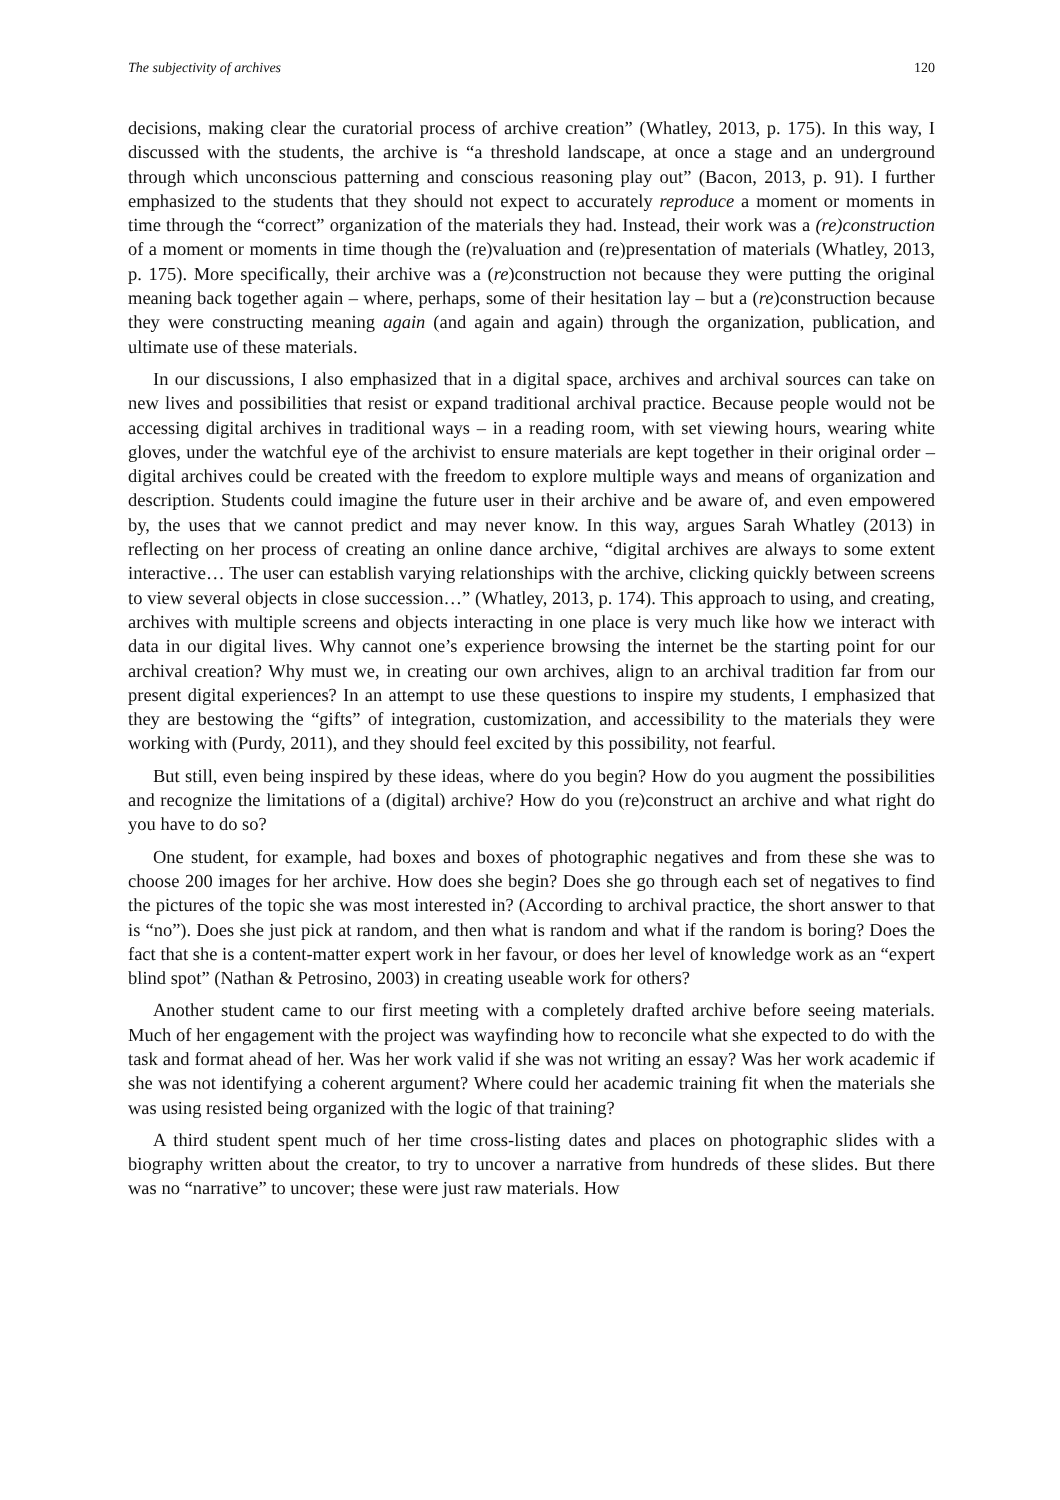The subjectivity of archives 120
decisions, making clear the curatorial process of archive creation” (Whatley, 2013, p. 175). In this way, I discussed with the students, the archive is “a threshold landscape, at once a stage and an underground through which unconscious patterning and conscious reasoning play out” (Bacon, 2013, p. 91). I further emphasized to the students that they should not expect to accurately reproduce a moment or moments in time through the “correct” organization of the materials they had. Instead, their work was a (re)construction of a moment or moments in time though the (re)valuation and (re)presentation of materials (Whatley, 2013, p. 175). More specifically, their archive was a (re)construction not because they were putting the original meaning back together again – where, perhaps, some of their hesitation lay – but a (re)construction because they were constructing meaning again (and again and again) through the organization, publication, and ultimate use of these materials.
In our discussions, I also emphasized that in a digital space, archives and archival sources can take on new lives and possibilities that resist or expand traditional archival practice. Because people would not be accessing digital archives in traditional ways – in a reading room, with set viewing hours, wearing white gloves, under the watchful eye of the archivist to ensure materials are kept together in their original order – digital archives could be created with the freedom to explore multiple ways and means of organization and description. Students could imagine the future user in their archive and be aware of, and even empowered by, the uses that we cannot predict and may never know. In this way, argues Sarah Whatley (2013) in reflecting on her process of creating an online dance archive, “digital archives are always to some extent interactive… The user can establish varying relationships with the archive, clicking quickly between screens to view several objects in close succession…” (Whatley, 2013, p. 174). This approach to using, and creating, archives with multiple screens and objects interacting in one place is very much like how we interact with data in our digital lives. Why cannot one’s experience browsing the internet be the starting point for our archival creation? Why must we, in creating our own archives, align to an archival tradition far from our present digital experiences? In an attempt to use these questions to inspire my students, I emphasized that they are bestowing the “gifts” of integration, customization, and accessibility to the materials they were working with (Purdy, 2011), and they should feel excited by this possibility, not fearful.
But still, even being inspired by these ideas, where do you begin? How do you augment the possibilities and recognize the limitations of a (digital) archive? How do you (re)construct an archive and what right do you have to do so?
One student, for example, had boxes and boxes of photographic negatives and from these she was to choose 200 images for her archive. How does she begin? Does she go through each set of negatives to find the pictures of the topic she was most interested in? (According to archival practice, the short answer to that is “no”). Does she just pick at random, and then what is random and what if the random is boring? Does the fact that she is a content-matter expert work in her favour, or does her level of knowledge work as an “expert blind spot” (Nathan & Petrosino, 2003) in creating useable work for others?
Another student came to our first meeting with a completely drafted archive before seeing materials. Much of her engagement with the project was wayfinding how to reconcile what she expected to do with the task and format ahead of her. Was her work valid if she was not writing an essay? Was her work academic if she was not identifying a coherent argument? Where could her academic training fit when the materials she was using resisted being organized with the logic of that training?
A third student spent much of her time cross-listing dates and places on photographic slides with a biography written about the creator, to try to uncover a narrative from hundreds of these slides. But there was no “narrative” to uncover; these were just raw materials. How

TASK DETAILS
Where a line of the listing contains the word "just", it counts toward the total; say how many lines that makes, giving the number alone.

SOLUTION TO THE EXERCISE
2